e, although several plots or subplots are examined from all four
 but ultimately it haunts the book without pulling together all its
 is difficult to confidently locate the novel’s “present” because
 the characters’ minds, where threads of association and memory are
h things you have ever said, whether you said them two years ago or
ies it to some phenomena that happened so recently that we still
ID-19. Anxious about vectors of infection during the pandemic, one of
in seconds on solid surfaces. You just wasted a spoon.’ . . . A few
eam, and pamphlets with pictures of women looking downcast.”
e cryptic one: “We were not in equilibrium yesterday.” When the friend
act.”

══════

**Exercise brief:**
All of the material should be duplicated exactly.

**Problem solution:**
e, although several plots or subplots are examined from all four
 but ultimately it haunts the book without pulling together all its
 is difficult to confidently locate the novel’s “present” because
 the characters’ minds, where threads of association and memory are
h things you have ever said, whether you said them two years ago or
ies it to some phenomena that happened so recently that we still
ID-19. Anxious about vectors of infection during the pandemic, one of
in seconds on solid surfaces. You just wasted a spoon.’ . . . A few
eam, and pamphlets with pictures of women looking downcast.”
e cryptic one: “We were not in equilibrium yesterday.” When the friend
act.”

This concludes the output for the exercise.